La notation sur 20 est apparue en effet seulement en 1890 (en même temps que le baccalauréat ''moderne'') par l'arrêté du 5 juillet 1890. L'article 21 indique que "dans les compositions, chaque copie aura sa note chiffrée de 0 à 20".

Mais cela ne va pas sans quelque embarras dès le début, au niveau même de la Direction de l'enseignement secondaire, qui n'hésite pas à déclarer publiquement dix ans plus tard, en 1900 : « C'est une chose très digne de remarque que notre pays soit le seul, ou peut s'en faut, où les compositions et les classements ont pris dans l'éducation publique la part que nous leur accordons, le seul où la notation peut se faire sur 20. Nos usages à cet égard font sourire les étrangers et leur cause plus de surprise que d'envie ».

Il est non moins remarquable que ce type de notation (sur 20 et ''classante'') apparaît comme délibérément réservé à une élite sociale (celle de l'enseignement secondaire public, alors encore payant), mais n'est pas destiné aux élèves des écoles communales (gratuites depuis1882).

Ferdinand Buisson (qui a été placé par Jules Ferry à la tête de l'enseignement primaire où il restera 17 ans) indique dans l'édition de son « Nouveau dictionnaire de pédagogie et d'instruction primaire » ( paru en 1911 ) que « si le souci de la prééminence est un mal, c'est un mal nécessaire qui paraît devoir s'imposer non pas à toute éducation, mais seulement à l'éducation de toute une classe d'enfants de la bourgeoisie : dès qu'il s'agit des millions d'enfants de nos écoles primaires, l'émulation normale les stimule à faire effort pour obtenir l'approbation du maître sans se préoccuper de l'obtenir à l'exclusion des autres ou à un plus haut degré qu'aucun d'eux ».

Environ un demi-siècle plus tard, une certaine démocratisation ayant accompagnée les réformes scolaires de la période gaullienne (notamment la création du collège d'enseignement secondaire en 1963), le ministre de l'éducation nationale Alain Peyrefitte fait une importante communication au Conseil des ministres du 28 février 1968 où il déclare d'entrée de jeu que « la réforme de l'enseignement engagée depuis 1959 a profondément modifié les cadres de l'organisation scolaire, le contenant.
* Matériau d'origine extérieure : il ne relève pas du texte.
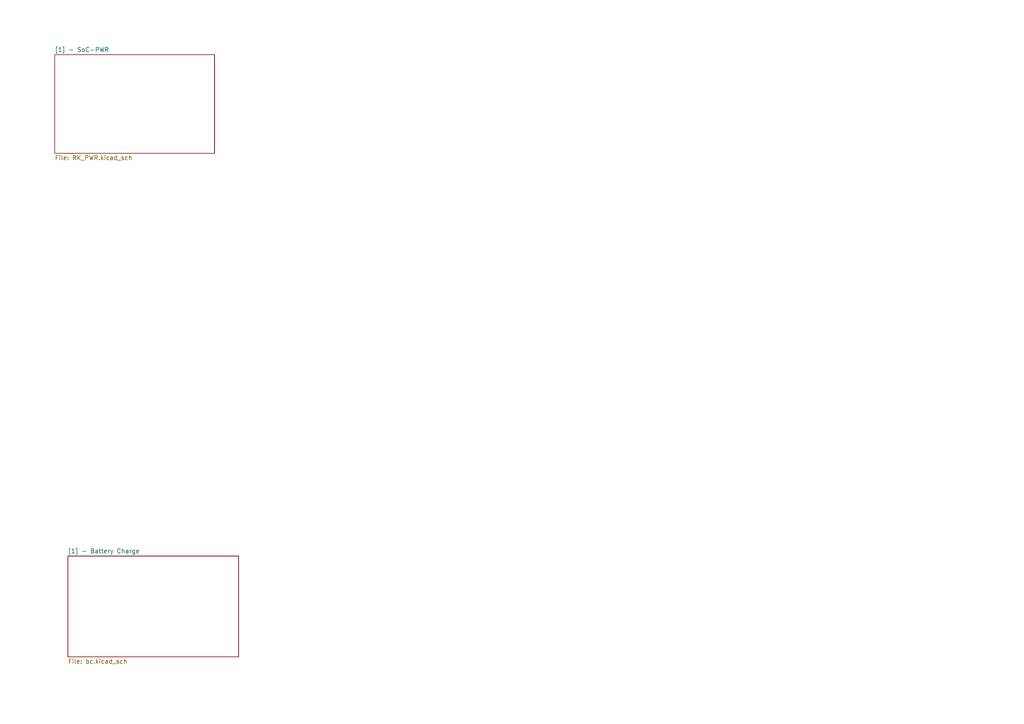
<source format=kicad_sch>
(kicad_sch (version 20230121) (generator eeschema)

  (uuid 139c7518-bdce-4d72-a2f4-8829476221aa)

  (paper "A4")

  


  (sheet (at 19.685 161.29) (size 49.53 29.21) (fields_autoplaced)
    (stroke (width 0.1524) (type solid))
    (fill (color 0 0 0 0.0000))
    (uuid 1bc055cb-4072-4f8f-a1c9-26818f7ca321)
    (property "Sheetname" "[1] - Battery Charge" (at 19.685 160.5784 0)
      (effects (font (size 1.27 1.27)) (justify left bottom))
    )
    (property "Sheetfile" "bc.kicad_sch" (at 19.685 191.0846 0)
      (effects (font (size 1.27 1.27)) (justify left top))
    )
    (instances
      (project "LinuxRulerHardware"
        (path "/139c7518-bdce-4d72-a2f4-8829476221aa" (page "3"))
      )
    )
  )

  (sheet (at 15.875 15.875) (size 46.355 28.575) (fields_autoplaced)
    (stroke (width 0.1524) (type solid))
    (fill (color 0 0 0 0.0000))
    (uuid 7c7066d3-03a4-4c07-b788-e2ff554ac39b)
    (property "Sheetname" "[1] - SoC-PWR" (at 15.875 15.1634 0)
      (effects (font (size 1.27 1.27)) (justify left bottom))
    )
    (property "Sheetfile" "RK_PWR.kicad_sch" (at 15.875 45.0346 0)
      (effects (font (size 1.27 1.27)) (justify left top))
    )
    (instances
      (project "LinuxRulerHardware"
        (path "/139c7518-bdce-4d72-a2f4-8829476221aa" (page "2"))
      )
    )
  )

  (sheet_instances
    (path "/" (page "1"))
  )
)

</source>
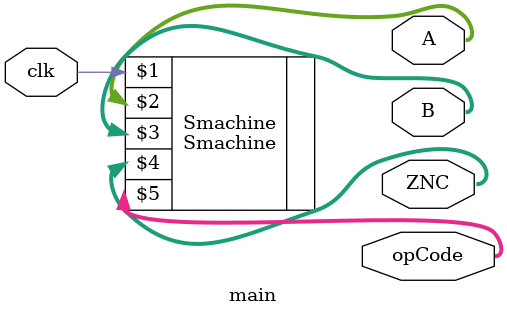
<source format=v>

module main(clk,A,B,ZNC,opCode);

    // Clock
    input clk;

    // Register Outpus
    output [15:0] A,B,opCode;
    output [2:0] ZNC;

    // S-machine
    Smachine Smachine(clk,A,B,ZNC,opCode);
endmodule
</source>
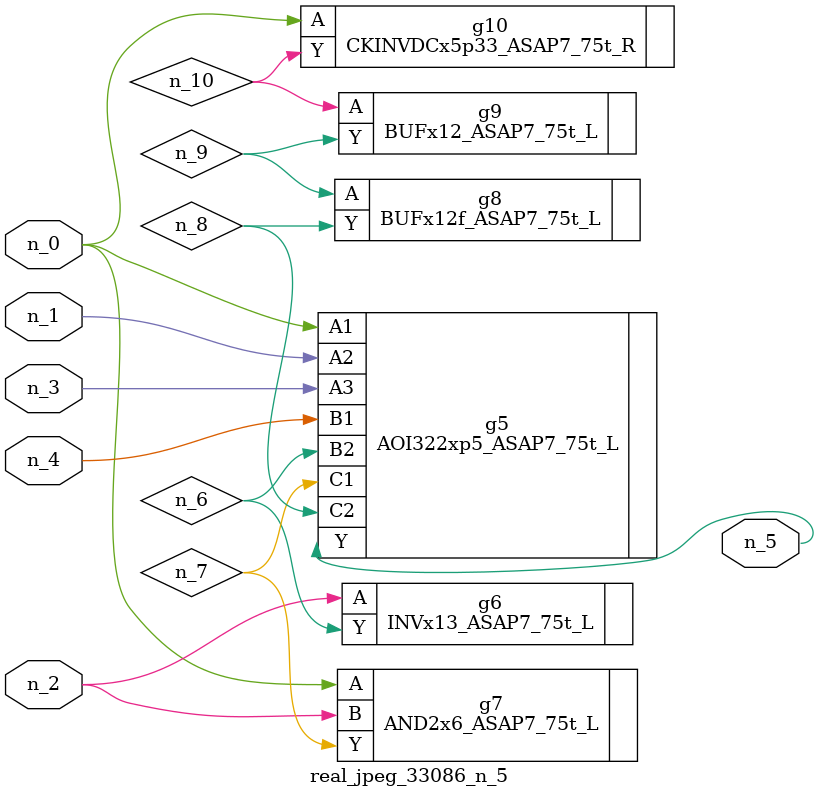
<source format=v>
module real_jpeg_33086_n_5 (n_4, n_0, n_1, n_2, n_3, n_5);

input n_4;
input n_0;
input n_1;
input n_2;
input n_3;

output n_5;

wire n_8;
wire n_6;
wire n_7;
wire n_10;
wire n_9;

AOI322xp5_ASAP7_75t_L g5 ( 
.A1(n_0),
.A2(n_1),
.A3(n_3),
.B1(n_4),
.B2(n_6),
.C1(n_7),
.C2(n_8),
.Y(n_5)
);

AND2x6_ASAP7_75t_L g7 ( 
.A(n_0),
.B(n_2),
.Y(n_7)
);

CKINVDCx5p33_ASAP7_75t_R g10 ( 
.A(n_0),
.Y(n_10)
);

INVx13_ASAP7_75t_L g6 ( 
.A(n_2),
.Y(n_6)
);

BUFx12f_ASAP7_75t_L g8 ( 
.A(n_9),
.Y(n_8)
);

BUFx12_ASAP7_75t_L g9 ( 
.A(n_10),
.Y(n_9)
);


endmodule
</source>
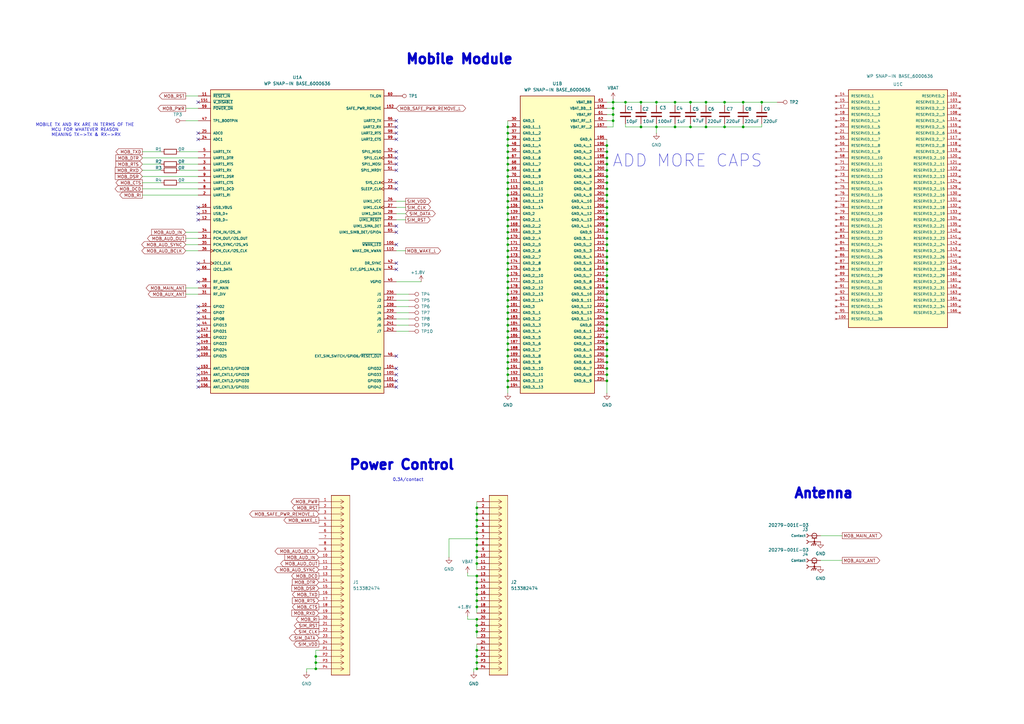
<source format=kicad_sch>
(kicad_sch
	(version 20250114)
	(generator "eeschema")
	(generator_version "9.0")
	(uuid "ec1b925e-10f6-47b3-b240-fe8bcf33326b")
	(paper "A3")
	
	(text "ADD MORE CAPS"
		(exclude_from_sim no)
		(at 281.94 66.04 0)
		(effects
			(font
				(size 5 5)
			)
		)
		(uuid "0a4a7df5-bca5-464f-b35d-7dd02fe90385")
	)
	(text "Antenna\n"
		(exclude_from_sim no)
		(at 337.82 202.438 0)
		(effects
			(font
				(size 4 4)
				(thickness 1)
				(bold yes)
			)
		)
		(uuid "26488c83-c847-464e-b91f-5590ee274e2b")
	)
	(text "Power Control\n"
		(exclude_from_sim no)
		(at 164.846 190.754 0)
		(effects
			(font
				(size 4 4)
				(thickness 1)
				(bold yes)
			)
		)
		(uuid "45e2e4a2-4214-4b06-bbdc-d9809100728d")
	)
	(text "MOBILE TX AND RX ARE IN TERMS OF THE \nMCU FOR WHATEVER REASON \nMEANING TX->TX & RX->RX"
		(exclude_from_sim no)
		(at 35.306 53.34 0)
		(effects
			(font
				(size 1.27 1.27)
			)
		)
		(uuid "78a1fa8d-aa34-498d-929a-96df0730c7c6")
	)
	(text "0.3A/contact"
		(exclude_from_sim no)
		(at 167.386 196.85 0)
		(effects
			(font
				(size 1.27 1.27)
			)
		)
		(uuid "b574d83f-3675-4d3b-9fbc-be74a0a3355b")
	)
	(text "Mobile Module\n"
		(exclude_from_sim no)
		(at 188.468 24.384 0)
		(effects
			(font
				(size 4 4)
				(thickness 1)
				(bold yes)
			)
		)
		(uuid "ea47ff91-22d3-4d89-b16c-04357c183c30")
	)
	(junction
		(at 208.28 64.77)
		(diameter 0)
		(color 0 0 0 0)
		(uuid "0241cc6b-91e9-4fb9-ac3c-da61bfc52cf0")
	)
	(junction
		(at 195.58 220.98)
		(diameter 0)
		(color 0 0 0 0)
		(uuid "054c0f59-b83d-49a7-9ff8-38867bbd4e60")
	)
	(junction
		(at 283.21 52.07)
		(diameter 0)
		(color 0 0 0 0)
		(uuid "05a883a2-f718-45c8-8cc5-1f50bf6dc618")
	)
	(junction
		(at 195.58 246.38)
		(diameter 0)
		(color 0 0 0 0)
		(uuid "094e870d-1a03-4ea5-953f-24be6f3d47f0")
	)
	(junction
		(at 248.92 146.05)
		(diameter 0)
		(color 0 0 0 0)
		(uuid "0b821a02-6e29-4950-8b25-24a41d31828d")
	)
	(junction
		(at 208.28 92.71)
		(diameter 0)
		(color 0 0 0 0)
		(uuid "0d68ee03-a8d9-47fc-a643-05e3ab76af4d")
	)
	(junction
		(at 248.92 125.73)
		(diameter 0)
		(color 0 0 0 0)
		(uuid "0d985f78-8ae3-4ec2-8d13-766634a47209")
	)
	(junction
		(at 195.58 271.78)
		(diameter 0)
		(color 0 0 0 0)
		(uuid "0e22903d-0f10-4861-ab67-2deed30c3a98")
	)
	(junction
		(at 208.28 105.41)
		(diameter 0)
		(color 0 0 0 0)
		(uuid "10eee928-cf63-43bc-8bfa-ada6952d0720")
	)
	(junction
		(at 208.28 100.33)
		(diameter 0)
		(color 0 0 0 0)
		(uuid "1470a3d7-3cfc-4cf3-a3ae-d5c06ab3ce31")
	)
	(junction
		(at 208.28 110.49)
		(diameter 0)
		(color 0 0 0 0)
		(uuid "16d45ea1-ff8a-40fb-a349-381753125c01")
	)
	(junction
		(at 251.46 49.53)
		(diameter 0)
		(color 0 0 0 0)
		(uuid "19045671-9b4a-4bc9-8967-6ac3ecc52fb2")
	)
	(junction
		(at 195.58 274.32)
		(diameter 0)
		(color 0 0 0 0)
		(uuid "1b8f7392-1b50-4eb6-b21a-2c20e798bacd")
	)
	(junction
		(at 208.28 153.67)
		(diameter 0)
		(color 0 0 0 0)
		(uuid "1c316200-9a41-4e50-885b-6102e76a8745")
	)
	(junction
		(at 208.28 69.85)
		(diameter 0)
		(color 0 0 0 0)
		(uuid "20391460-009d-44d0-9495-1f1061c04250")
	)
	(junction
		(at 269.24 52.07)
		(diameter 0)
		(color 0 0 0 0)
		(uuid "20a1dec8-f3c8-451a-871b-125f3e621455")
	)
	(junction
		(at 248.92 105.41)
		(diameter 0)
		(color 0 0 0 0)
		(uuid "21bb962f-579c-4c68-b0d9-e23220369224")
	)
	(junction
		(at 208.28 102.87)
		(diameter 0)
		(color 0 0 0 0)
		(uuid "220fe231-c990-4409-bda1-1fbc7d30a379")
	)
	(junction
		(at 304.8 41.91)
		(diameter 0)
		(color 0 0 0 0)
		(uuid "22b8f4ab-17b3-4965-9751-d2273d4d37c0")
	)
	(junction
		(at 248.92 153.67)
		(diameter 0)
		(color 0 0 0 0)
		(uuid "243fefb0-44c9-4efc-8f87-37d9cd905d18")
	)
	(junction
		(at 248.92 74.93)
		(diameter 0)
		(color 0 0 0 0)
		(uuid "27caff29-524b-4be8-b20d-741257b5959b")
	)
	(junction
		(at 195.58 254)
		(diameter 0)
		(color 0 0 0 0)
		(uuid "2817d149-fa59-43bb-915c-360fba626257")
	)
	(junction
		(at 208.28 130.81)
		(diameter 0)
		(color 0 0 0 0)
		(uuid "2a3c974a-56cd-4983-8b01-bc6d80437e2a")
	)
	(junction
		(at 195.58 210.82)
		(diameter 0)
		(color 0 0 0 0)
		(uuid "2f671de8-f02a-499d-ad33-d0b35541ce81")
	)
	(junction
		(at 208.28 113.03)
		(diameter 0)
		(color 0 0 0 0)
		(uuid "3334ed41-dd67-4cbd-9c8e-f9ed8a1e4d7e")
	)
	(junction
		(at 208.28 151.13)
		(diameter 0)
		(color 0 0 0 0)
		(uuid "339f3987-032e-4482-8fac-7053dded47ba")
	)
	(junction
		(at 248.92 138.43)
		(diameter 0)
		(color 0 0 0 0)
		(uuid "3738c8a5-c322-47fe-901d-a23f4bc4dac5")
	)
	(junction
		(at 129.54 269.24)
		(diameter 0)
		(color 0 0 0 0)
		(uuid "374b24d2-d2f9-4419-86b6-bfcbd15f3217")
	)
	(junction
		(at 208.28 74.93)
		(diameter 0)
		(color 0 0 0 0)
		(uuid "38c44a92-9b95-40c0-9bdb-2354eeb9c144")
	)
	(junction
		(at 208.28 146.05)
		(diameter 0)
		(color 0 0 0 0)
		(uuid "38c637bb-7389-47da-828d-aeb67fd0aba6")
	)
	(junction
		(at 195.58 213.36)
		(diameter 0)
		(color 0 0 0 0)
		(uuid "3be68d30-58a1-43d8-8726-4b0e83a197e8")
	)
	(junction
		(at 208.28 128.27)
		(diameter 0)
		(color 0 0 0 0)
		(uuid "43228eca-e36c-4c1b-8ff0-709d7918d6b2")
	)
	(junction
		(at 208.28 80.01)
		(diameter 0)
		(color 0 0 0 0)
		(uuid "441f9e9c-b2de-45e8-828c-782b7fa0daa9")
	)
	(junction
		(at 208.28 156.21)
		(diameter 0)
		(color 0 0 0 0)
		(uuid "4497be96-477e-4877-b0ed-89a818e2a41f")
	)
	(junction
		(at 195.58 259.08)
		(diameter 0)
		(color 0 0 0 0)
		(uuid "485e991c-5aec-43a6-aa2e-2ab2640b17ba")
	)
	(junction
		(at 248.92 135.89)
		(diameter 0)
		(color 0 0 0 0)
		(uuid "48615114-5f59-4706-9315-a5d11140c89a")
	)
	(junction
		(at 248.92 123.19)
		(diameter 0)
		(color 0 0 0 0)
		(uuid "4897e2a0-431b-4209-8074-d03b188ecc22")
	)
	(junction
		(at 208.28 158.75)
		(diameter 0)
		(col
... [179197 chars truncated]
</source>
Pour donner tout son sens à cette œuvre, il faut s'occuper du contenu. La démocratisation amène dans l'enseignement secondaire des enfants qui ne sont pas justiciables des méthodes qui réussissent auprès des enfants culturellement favorisés. Les méthodes pédagogiques n'ont guère évolué depuis le siècle dernier. Rien n'est plus difficile que de faire changer l'esprit et les méthodes ».

Le mois suivant, en mars 1968, se tient à Amiens un colloque présidé par Alain Peyrefitte dont le rapport final indique « les grandes lignes d’une rénovation pédagogique », et stigmatise en particulier « les excès de l’individualisme qui doivent être supprimés en renonçant au principe du classement des élèves, en développant les travaux de groupe, en essayant de substituer à la note traditionnelle une appréciation qualitative et une indication de niveau ( lettres A,B,C,D,E ) ».

Quelques mois plus tard, le nouveau ministre de l'Education nationale Edgar Faure fait aboutir les réformes qui étaient prêtes ou prêtes à être acceptées dans une certaine mesure, en particulier la suppression des compositions, des classements et des remises de prix ; et le remplacement de la notation de 0 à 20 par une notation de A à E. Sa circulaire du 6 janvier 1969 incrimine l'arrêté du 5 juillet 1890 en indiquant qu'il s'agit « d'éluder l'obsession de la note presque aussi pernicieuse que l'obsession de la ''place'' ». Et les enseignants sont invités à abandonner « sans regret » le système de notation mis en place à la fin du XIXième siècle.